I am? I guess I am not sure what the point is.

<<Hold enough S&P 600's to march and have a close at 600 or higher and you lose it all.>>

Well, hold even one option on any underlying at any strike to expiration and if it closes out of the money you lose it all. Do you know of an example where you don't?

<Earlier this year there were some strikes on DJX put options that made you money at expiry EVEN if the DJX did not fall one bit.>>

That is what I demonstrated with the OEX example. Friday OEX closed at 403.22. According to my broker's quote I could buy the March 600 XEO Put for 195.50.

To match your example let's say OEX closes 6 months from now on March 20 also at 403.22. A 600 put will have a cash value of 600 - 403.22 = 196.78. My cost was 195.50; ignoring commissions my profit would be 1.28 and OEX did not fall one bit. Whether it is worth tying up that much capital for that little a profit is another matter, but the example still demonstrates the point you were making about the DJX.

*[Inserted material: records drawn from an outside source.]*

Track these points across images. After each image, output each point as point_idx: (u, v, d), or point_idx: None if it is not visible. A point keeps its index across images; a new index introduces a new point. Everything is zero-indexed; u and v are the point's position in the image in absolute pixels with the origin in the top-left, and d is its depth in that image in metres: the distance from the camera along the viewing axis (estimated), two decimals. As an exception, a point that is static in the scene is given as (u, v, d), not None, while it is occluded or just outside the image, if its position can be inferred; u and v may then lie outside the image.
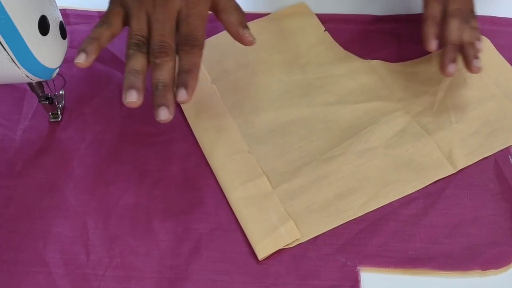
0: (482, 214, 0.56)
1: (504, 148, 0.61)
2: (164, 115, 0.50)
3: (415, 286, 0.52)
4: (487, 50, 0.69)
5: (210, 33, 0.72)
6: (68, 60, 0.68)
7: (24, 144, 0.62)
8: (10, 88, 0.67)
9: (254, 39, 0.56)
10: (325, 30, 0.72)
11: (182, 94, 0.50)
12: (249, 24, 0.72)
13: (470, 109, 0.63)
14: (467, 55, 0.59)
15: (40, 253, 0.54)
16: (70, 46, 0.70)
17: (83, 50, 0.51)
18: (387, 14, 0.74)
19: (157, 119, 0.50)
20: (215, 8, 0.57)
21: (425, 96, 0.65)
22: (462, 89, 0.65)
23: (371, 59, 0.69)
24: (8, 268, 0.53)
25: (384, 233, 0.55)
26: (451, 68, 0.58)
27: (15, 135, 0.63)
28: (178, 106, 0.65)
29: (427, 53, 0.69)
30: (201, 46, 0.54)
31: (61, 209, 0.57)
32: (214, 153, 0.61)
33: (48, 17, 0.50)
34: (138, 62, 0.52)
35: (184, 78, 0.51)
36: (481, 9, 0.74)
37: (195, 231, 0.56)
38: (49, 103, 0.61)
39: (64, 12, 0.74)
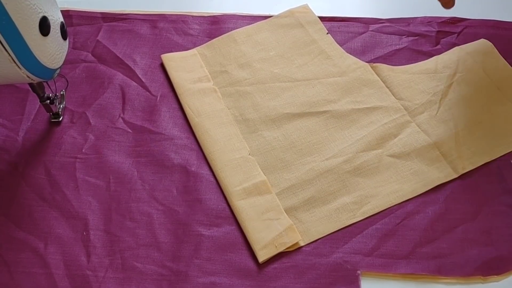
0: (484, 219, 0.56)
1: (507, 153, 0.60)
2: None
3: (415, 291, 0.52)
4: (490, 54, 0.69)
5: (212, 35, 0.72)
6: (70, 61, 0.69)
7: (26, 145, 0.62)
8: (13, 89, 0.67)
9: None
10: (327, 33, 0.72)
11: None
12: (252, 26, 0.73)
13: (473, 114, 0.63)
14: None
15: (41, 254, 0.54)
16: (73, 47, 0.71)
17: None
18: (390, 17, 0.74)
19: None
20: None
21: (427, 100, 0.64)
22: (465, 93, 0.65)
23: (374, 62, 0.69)
24: (9, 269, 0.53)
25: (385, 238, 0.55)
26: None
27: (17, 136, 0.63)
28: (180, 107, 0.65)
29: (430, 56, 0.69)
30: None
31: (63, 211, 0.57)
32: (215, 155, 0.61)
33: (49, 18, 0.50)
34: None
35: None
36: (484, 13, 0.74)
37: (195, 233, 0.56)
38: (50, 103, 0.61)
39: (67, 13, 0.74)
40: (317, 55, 0.70)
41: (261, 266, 0.53)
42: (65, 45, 0.55)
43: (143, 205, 0.58)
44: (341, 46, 0.71)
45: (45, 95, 0.60)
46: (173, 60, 0.69)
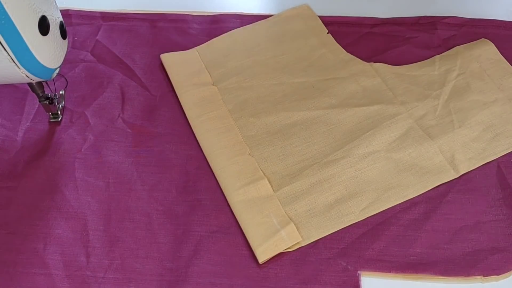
0: (484, 219, 0.56)
1: (507, 153, 0.60)
2: None
3: (416, 291, 0.52)
4: (491, 53, 0.69)
5: (212, 35, 0.72)
6: (69, 61, 0.69)
7: (25, 145, 0.62)
8: (12, 89, 0.67)
9: None
10: (328, 33, 0.72)
11: None
12: (252, 25, 0.73)
13: (473, 114, 0.63)
14: None
15: (40, 255, 0.54)
16: (73, 47, 0.71)
17: None
18: (390, 17, 0.74)
19: None
20: None
21: (428, 100, 0.64)
22: (465, 93, 0.65)
23: (374, 62, 0.68)
24: (8, 270, 0.53)
25: (385, 238, 0.55)
26: None
27: (16, 136, 0.63)
28: (179, 107, 0.65)
29: (430, 56, 0.69)
30: None
31: (62, 211, 0.57)
32: (215, 155, 0.60)
33: (48, 17, 0.50)
34: None
35: None
36: (485, 13, 0.74)
37: (195, 234, 0.55)
38: (49, 103, 0.61)
39: (66, 12, 0.74)
40: (318, 55, 0.70)
41: (261, 266, 0.53)
42: (64, 44, 0.55)
43: (143, 205, 0.58)
44: (341, 46, 0.71)
45: (44, 94, 0.60)
46: (172, 60, 0.69)
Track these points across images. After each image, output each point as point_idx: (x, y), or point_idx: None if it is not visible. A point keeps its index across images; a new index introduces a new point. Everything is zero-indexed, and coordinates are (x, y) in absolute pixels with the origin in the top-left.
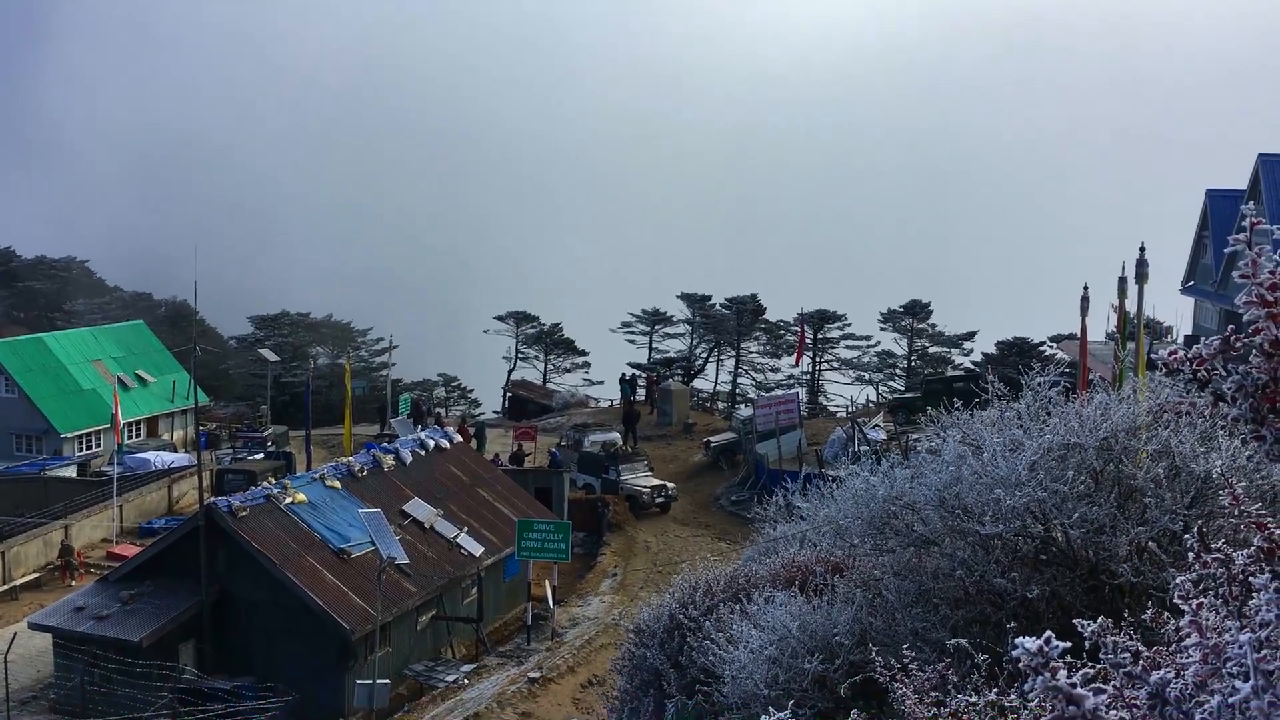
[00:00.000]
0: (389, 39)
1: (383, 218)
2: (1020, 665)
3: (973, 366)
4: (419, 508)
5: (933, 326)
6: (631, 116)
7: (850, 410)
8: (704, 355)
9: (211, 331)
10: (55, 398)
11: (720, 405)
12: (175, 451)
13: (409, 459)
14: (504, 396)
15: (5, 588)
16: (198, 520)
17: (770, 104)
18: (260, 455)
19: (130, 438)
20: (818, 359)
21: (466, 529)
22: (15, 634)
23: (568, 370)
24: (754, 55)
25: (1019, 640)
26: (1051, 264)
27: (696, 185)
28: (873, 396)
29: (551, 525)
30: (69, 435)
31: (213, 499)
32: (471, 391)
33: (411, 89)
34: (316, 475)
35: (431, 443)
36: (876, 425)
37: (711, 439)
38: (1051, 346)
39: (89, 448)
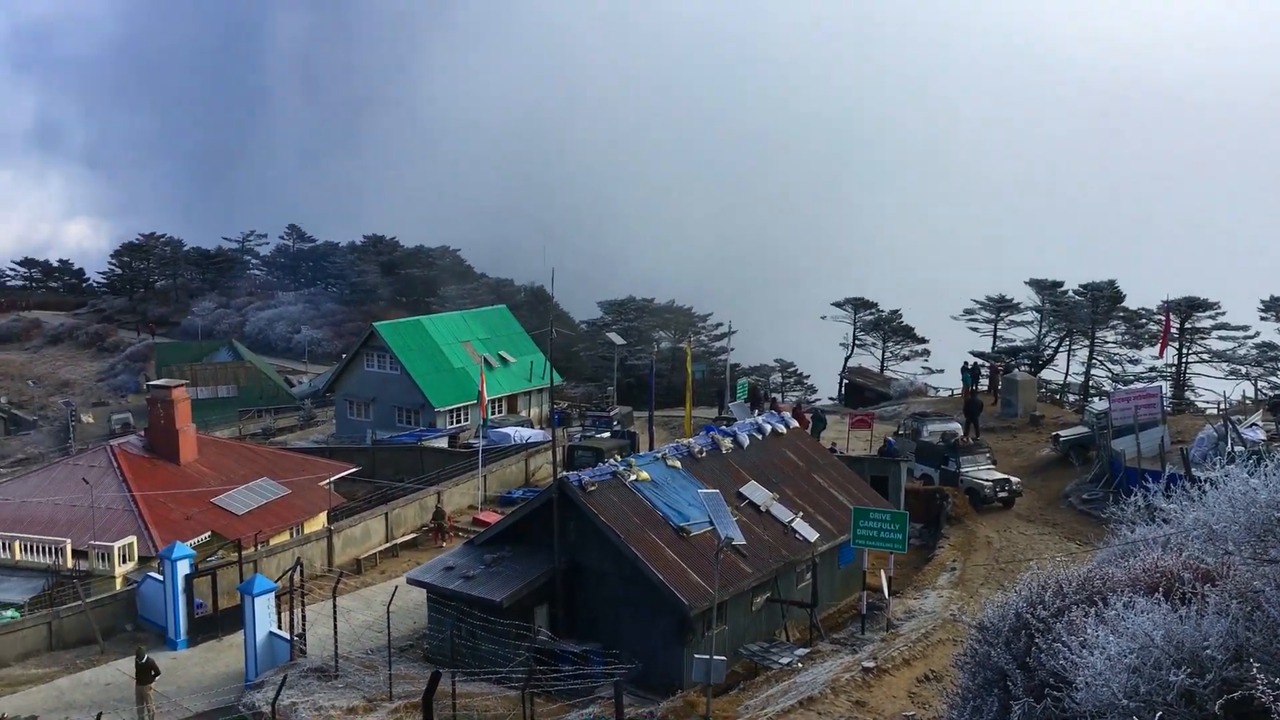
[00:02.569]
0: (743, 24)
1: (726, 204)
2: None
3: None
4: (755, 491)
5: None
6: (983, 92)
7: (1223, 407)
8: (1054, 344)
9: (565, 316)
10: (431, 375)
11: (1071, 397)
12: (532, 428)
13: (746, 442)
14: (840, 383)
15: (388, 545)
16: (551, 493)
17: (1139, 74)
18: (607, 434)
19: (493, 414)
20: (1184, 350)
21: (802, 514)
22: (396, 588)
23: (906, 358)
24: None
25: None
26: None
27: (1049, 165)
28: (1249, 392)
29: (888, 514)
30: (441, 409)
31: (565, 474)
32: (808, 378)
33: (761, 72)
34: (658, 455)
35: (769, 427)
36: (1254, 424)
37: (1061, 433)
38: None
39: (458, 421)
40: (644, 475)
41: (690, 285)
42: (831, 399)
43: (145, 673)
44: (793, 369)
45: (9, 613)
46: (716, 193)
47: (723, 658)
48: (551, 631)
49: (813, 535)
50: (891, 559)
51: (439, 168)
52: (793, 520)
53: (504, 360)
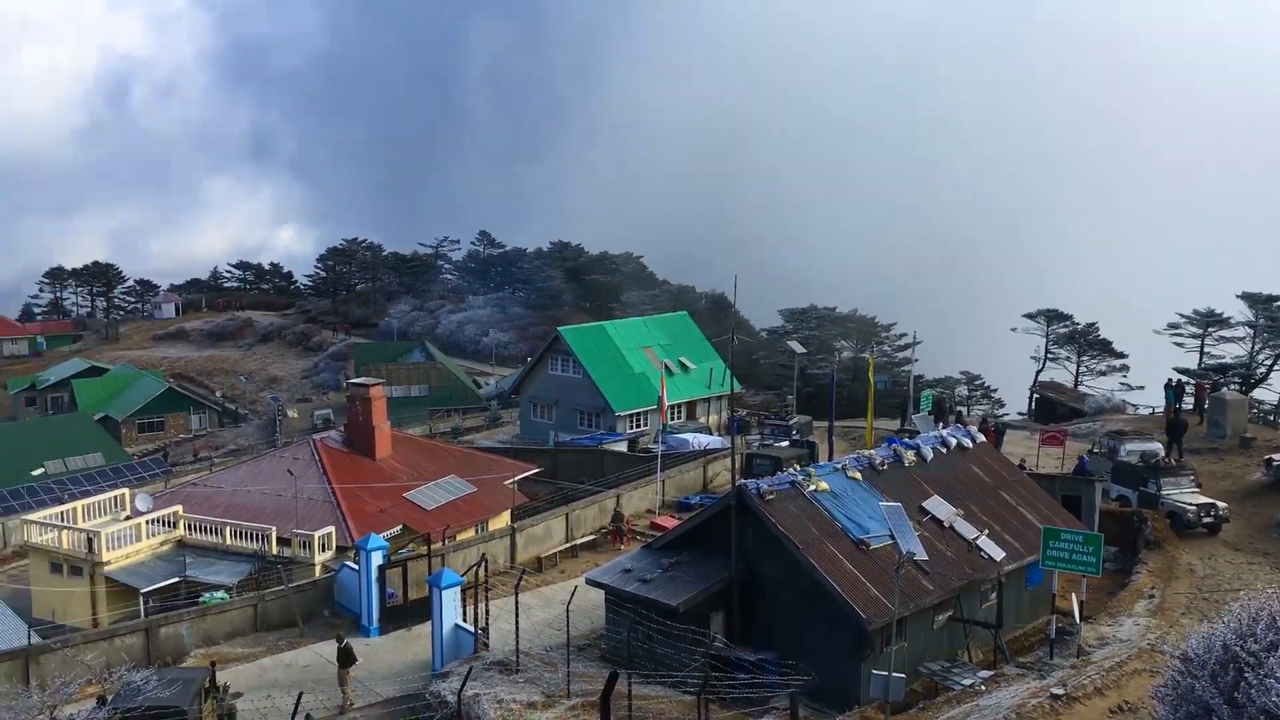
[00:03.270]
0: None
1: (914, 210)
2: None
3: None
4: (938, 506)
5: None
6: (1195, 93)
7: None
8: (1268, 362)
9: (745, 323)
10: (612, 379)
11: None
12: (710, 434)
13: (930, 456)
14: (1031, 398)
15: (568, 545)
16: (729, 500)
17: None
18: (785, 442)
19: (672, 419)
20: None
21: (987, 532)
22: (575, 588)
23: (1103, 373)
24: None
25: None
26: None
27: (1267, 170)
28: None
29: (1080, 536)
30: (622, 414)
31: (743, 481)
32: (995, 391)
33: (955, 71)
34: (838, 465)
35: (954, 441)
36: None
37: (1274, 456)
38: None
39: (637, 426)
40: (823, 485)
41: (874, 294)
42: (1020, 414)
43: (346, 658)
44: (979, 382)
45: (220, 594)
46: (904, 198)
47: (902, 675)
48: (727, 638)
49: (999, 554)
50: (1083, 583)
51: (624, 173)
52: (978, 538)
53: (684, 366)
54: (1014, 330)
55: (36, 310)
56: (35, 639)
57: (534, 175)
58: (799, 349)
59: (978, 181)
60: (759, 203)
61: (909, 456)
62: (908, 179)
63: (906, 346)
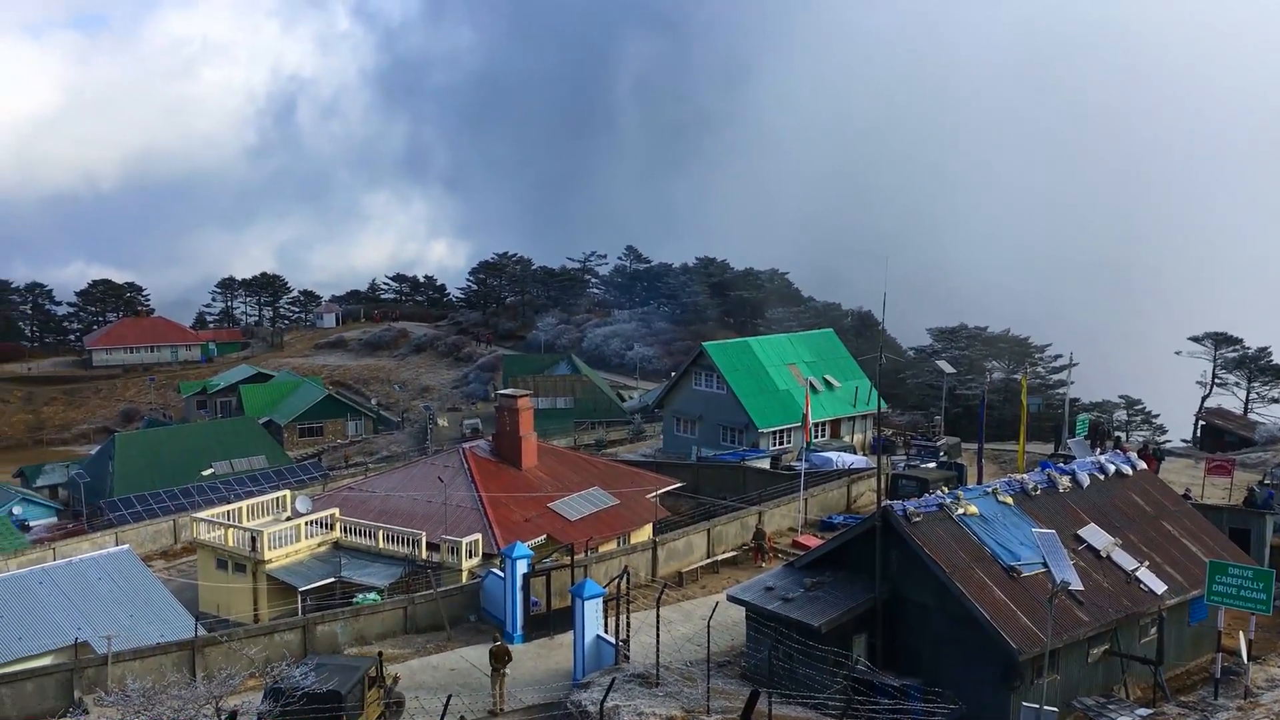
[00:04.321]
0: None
1: (1072, 226)
2: None
3: None
4: (1095, 534)
5: None
6: None
7: None
8: None
9: (892, 341)
10: (756, 395)
11: None
12: (855, 453)
13: (1086, 482)
14: (1196, 425)
15: (709, 561)
16: (874, 520)
17: None
18: (932, 464)
19: (816, 437)
20: None
21: (1148, 563)
22: (716, 604)
23: (1275, 400)
24: None
25: None
26: None
27: None
28: None
29: (1250, 571)
30: (765, 430)
31: (888, 502)
32: (1156, 416)
33: (1120, 79)
34: (988, 489)
35: (1112, 467)
36: None
37: None
38: None
39: (780, 443)
40: (972, 509)
41: (1028, 313)
42: (1184, 441)
43: (501, 659)
44: (1139, 406)
45: (372, 595)
46: (1062, 213)
47: (1054, 709)
48: (870, 661)
49: (1160, 587)
50: (1253, 620)
51: (770, 186)
52: (1137, 569)
53: (829, 384)
54: (1178, 354)
55: (209, 318)
56: (202, 632)
57: (680, 189)
58: (948, 369)
59: (1142, 193)
60: (908, 217)
61: (1064, 482)
62: (1066, 192)
63: (1062, 368)
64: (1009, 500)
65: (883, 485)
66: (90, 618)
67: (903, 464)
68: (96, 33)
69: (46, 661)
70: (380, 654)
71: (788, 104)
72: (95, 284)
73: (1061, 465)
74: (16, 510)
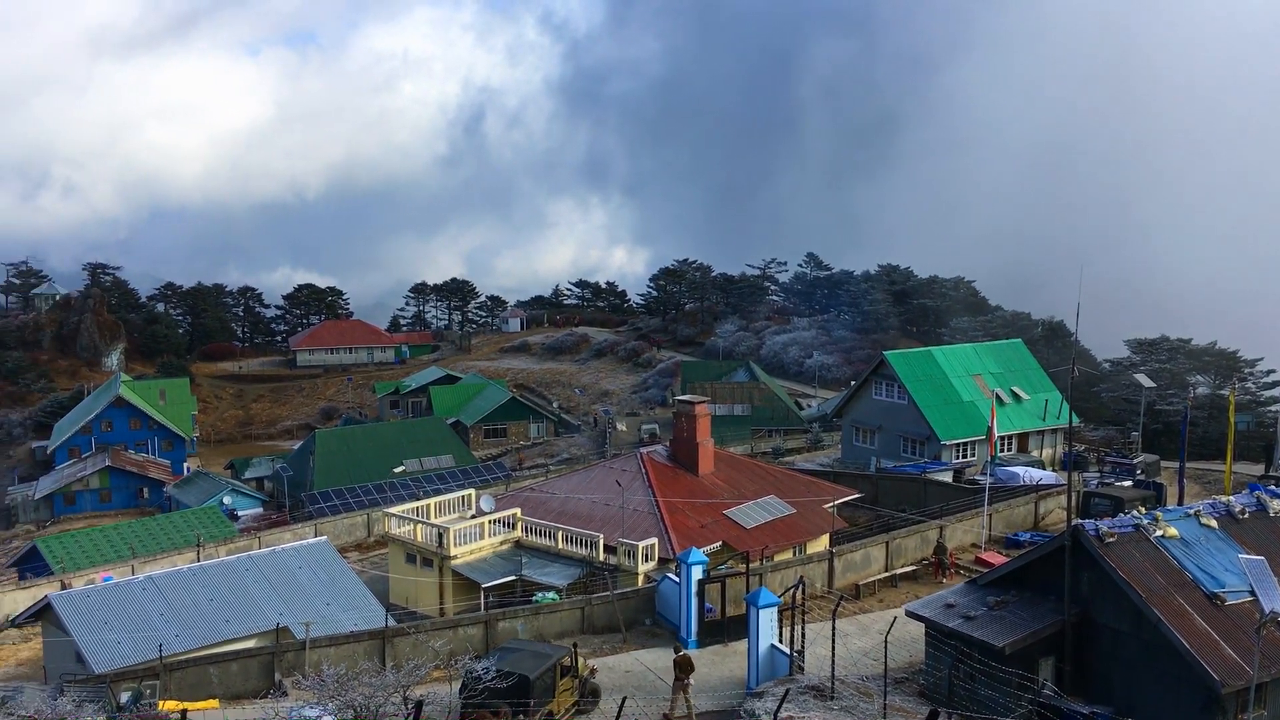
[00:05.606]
0: None
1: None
2: None
3: None
4: None
5: None
6: None
7: None
8: None
9: (1086, 353)
10: (938, 407)
11: None
12: (1043, 469)
13: None
14: None
15: (887, 574)
16: (1063, 540)
17: None
18: (1128, 482)
19: (1002, 451)
20: None
21: None
22: (895, 618)
23: None
24: None
25: None
26: None
27: None
28: None
29: None
30: (948, 443)
31: (1079, 520)
32: None
33: None
34: (1190, 511)
35: None
36: None
37: None
38: None
39: (963, 456)
40: (1172, 532)
41: (1238, 324)
42: None
43: (685, 668)
44: None
45: (551, 594)
46: (1268, 216)
47: None
48: (1057, 686)
49: None
50: None
51: (957, 189)
52: None
53: (1016, 396)
54: None
55: (402, 322)
56: (391, 622)
57: (863, 193)
58: (1147, 383)
59: None
60: (1105, 221)
61: (1275, 506)
62: (1274, 192)
63: (1275, 384)
64: (1213, 523)
65: (1074, 503)
66: (290, 604)
67: (1096, 482)
68: (306, 49)
69: (250, 644)
70: (575, 644)
71: (976, 102)
72: (300, 288)
73: (1273, 488)
74: (227, 500)
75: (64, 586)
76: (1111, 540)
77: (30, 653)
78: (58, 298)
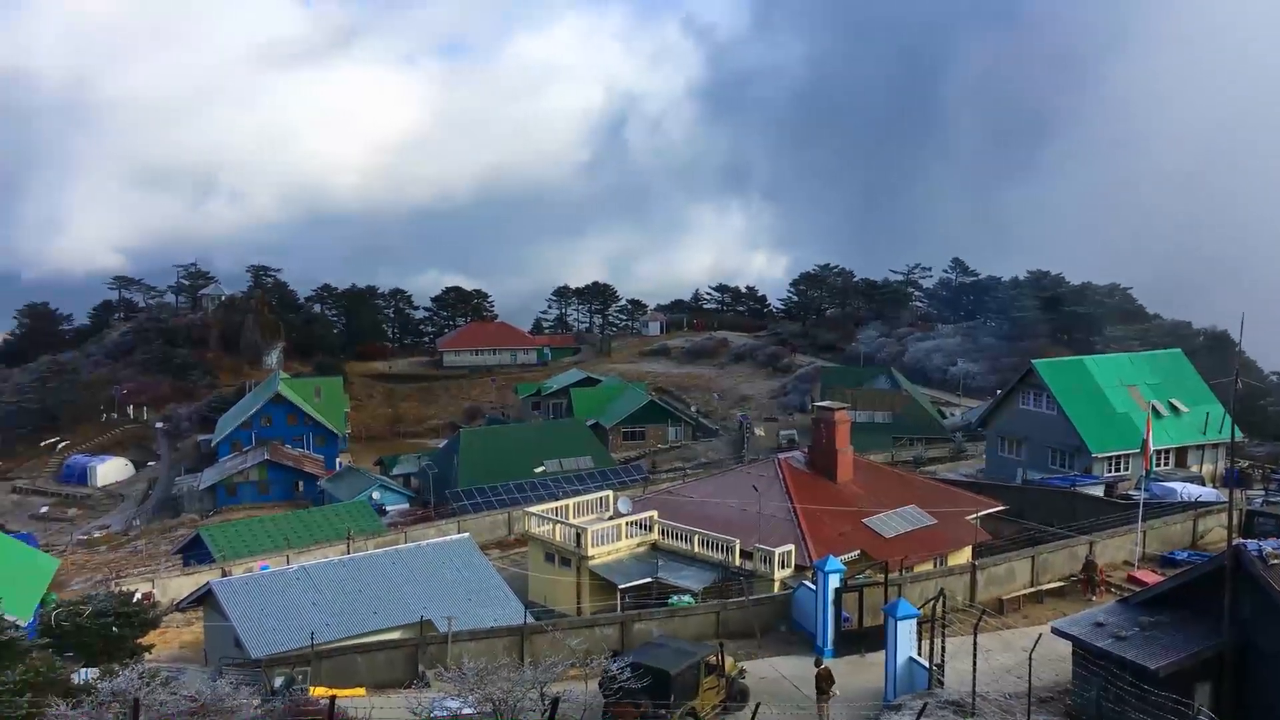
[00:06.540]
0: None
1: None
2: None
3: None
4: None
5: None
6: None
7: None
8: None
9: (1251, 364)
10: (1090, 418)
11: None
12: (1203, 485)
13: None
14: None
15: (1032, 589)
16: (1223, 560)
17: None
18: None
19: (1158, 465)
20: None
21: None
22: (1040, 635)
23: None
24: None
25: None
26: None
27: None
28: None
29: None
30: (1099, 455)
31: (1241, 540)
32: None
33: None
34: None
35: None
36: None
37: None
38: None
39: (1116, 469)
40: None
41: None
42: None
43: (826, 682)
44: None
45: (686, 598)
46: None
47: None
48: (1214, 714)
49: None
50: None
51: (1112, 193)
52: None
53: (1174, 409)
54: None
55: (545, 324)
56: (530, 619)
57: (1011, 197)
58: None
59: None
60: (1269, 227)
61: None
62: None
63: None
64: None
65: (1235, 522)
66: (434, 598)
67: (1260, 500)
68: (459, 59)
69: (395, 635)
70: (721, 643)
71: (1132, 102)
72: (447, 290)
73: None
74: (375, 496)
75: (224, 574)
76: (1276, 562)
77: (192, 636)
78: (223, 298)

European style, deep in the money options often trade at a discount to their intrinsic value because they cannot be exercised early. The higher the short term interest rate the greater the discount. The position can, of course, be closed out early by selling the option but you will likely be selling at a discount, too, unless you are very close to expiration so you can't capture the discount that way.

What is Tommaso's point that I am missing?